=== Page excerpt ===

The SJ125 has more heat exchange surface area too which aides in exchanging heats faster.

I'm sure I could pick out more differences if I went to their manual. 
I should also mention Yukon gives out free technical service over the phone.
So there you have it. The Yukons are made to last with over 35 years of furnaces on the market. We are proud of what we build and that we are very competitvely priced.
They also fall into the biomass credit which allows you to take 30% on your taxes.


----------



## lexybird (Oct 6, 2009)

i would think being that the caddy is made in canada would actually be a strong selling point given their climate is generally much more frigid than ours gets and they would surely know how to build a good heating appliance by this stage of the game . as far as sales tax im pretty sure thats going to come into play in any state you purchase a product like this directly in.for me when i purchase an expensive  product i dont usually consider what the companies export tariffs are their broker fees administrative costs  etc.. i care about the bottom line final price for me to have this setup and running in my house.id think any unregulated woodstove can possibly run away regardless of the firebox design and having a huge footprint or large overall weight may not transcend into a gain over a smaller more advanced unit ,seems  there is a limitation to everything .


----------



## laynes69 (Oct 7, 2009)

The EPA Certification means it went through strict guidlines with emissions to qualify. The Yukon is a EPA Exempt furnace. Meaning pollution is higher. If the Yukon was what they say it is, they would have got the certification a long time ago. I'm not a salesman, but a happy owner. Also read the print on the furnaces. The Yukon has a prorated warranty. The Caddy is a step into the future with its clean burning technologies. Thats why I choose the furnace I did. As far as fees go you get them everywhere you go.


----------



## biggenius29 (Oct 7, 2009)

laynes69 said:
			
		

> I can't tell you much about the Yukon. But the Caddy I can. Its got a 7 gauge firebox which is the same as the Yukon, and the Caddy is EPA Certified. I posted a couple of days ago of a Caddy in action. Built well, with a large secondary heat exchanger, and preheated secondary air for a clean burn. Personally I would choose the Caddy if you want a clean burning unit. They take a 6" flue, and a 7 if you add an oil burner. Also you can add an electric heater to the unit. Your Caddy is less, no shipping and get a reciept it qualifies for the tax credit. Here is a link to the video.
> 
> http://www.youtube.com/watch?v=3ND5ia8qA50




Is that a PSG?  The only one I find from them is the Caddy and Mini Caddy.

=== Extracted entries ===
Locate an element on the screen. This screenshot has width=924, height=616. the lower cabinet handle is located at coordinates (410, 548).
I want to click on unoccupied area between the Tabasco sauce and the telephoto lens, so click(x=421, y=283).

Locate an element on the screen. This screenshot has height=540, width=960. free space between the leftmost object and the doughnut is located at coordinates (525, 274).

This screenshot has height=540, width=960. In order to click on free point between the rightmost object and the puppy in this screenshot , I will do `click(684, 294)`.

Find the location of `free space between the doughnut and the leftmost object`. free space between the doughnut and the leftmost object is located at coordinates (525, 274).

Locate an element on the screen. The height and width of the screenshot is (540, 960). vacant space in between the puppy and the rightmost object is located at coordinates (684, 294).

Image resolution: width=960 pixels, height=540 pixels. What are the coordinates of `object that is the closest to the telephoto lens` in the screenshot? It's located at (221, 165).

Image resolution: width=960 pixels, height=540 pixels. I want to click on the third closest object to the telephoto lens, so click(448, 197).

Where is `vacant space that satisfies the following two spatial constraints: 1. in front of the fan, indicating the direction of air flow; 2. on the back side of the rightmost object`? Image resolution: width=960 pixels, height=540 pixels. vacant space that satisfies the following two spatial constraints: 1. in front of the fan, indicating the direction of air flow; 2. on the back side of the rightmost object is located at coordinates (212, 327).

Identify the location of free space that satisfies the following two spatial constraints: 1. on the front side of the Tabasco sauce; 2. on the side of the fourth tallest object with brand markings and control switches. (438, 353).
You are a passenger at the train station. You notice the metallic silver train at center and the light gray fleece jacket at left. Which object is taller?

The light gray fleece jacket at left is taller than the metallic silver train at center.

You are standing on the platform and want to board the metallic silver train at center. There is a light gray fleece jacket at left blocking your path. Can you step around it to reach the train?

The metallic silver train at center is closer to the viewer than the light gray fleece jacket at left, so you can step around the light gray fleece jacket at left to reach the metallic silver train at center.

=== Required tasks ===
**a.** In the forum thread about wood furnaces, condense the paragraph beginning "The EPA Certification means" into a short bulleted list that keeps its main facts.
**b.** Express the records, starting with the line that contains "The light gray fleece jacket at left is" and going on through the end of the records, as a Markdown table with the columns Row and Line, numbering each row and leaving out blank lines.

=== Per-task outputs ===
**a.**
- EPA certification means a furnace passed strict emissions guidelines.
- The Yukon is an EPA-exempt furnace, so its pollution is higher.
- If the Yukon lived up to its claims, it would have been certified long ago.
- The writer is a happy owner, not a salesman.
- The Yukon has a prorated warranty.
- The Caddy's clean-burning technology is why the writer chose it.
- Fees come with any purchase.

**b.**
| Row | Line |
|---|---|
| 1 | The light gray fleece jacket at left is taller than the metallic silver train at center. |
| 2 | You are standing on the platform and want to board the metallic silver train at center. There is a light gray fleece jacket at left blocking your path. Can you step around it to reach the train? |
| 3 | The metallic silver train at center is closer to the viewer than the light gray fleece jacket at left, so you can step around the light gray fleece jacket at left to reach the metallic silver train at center. |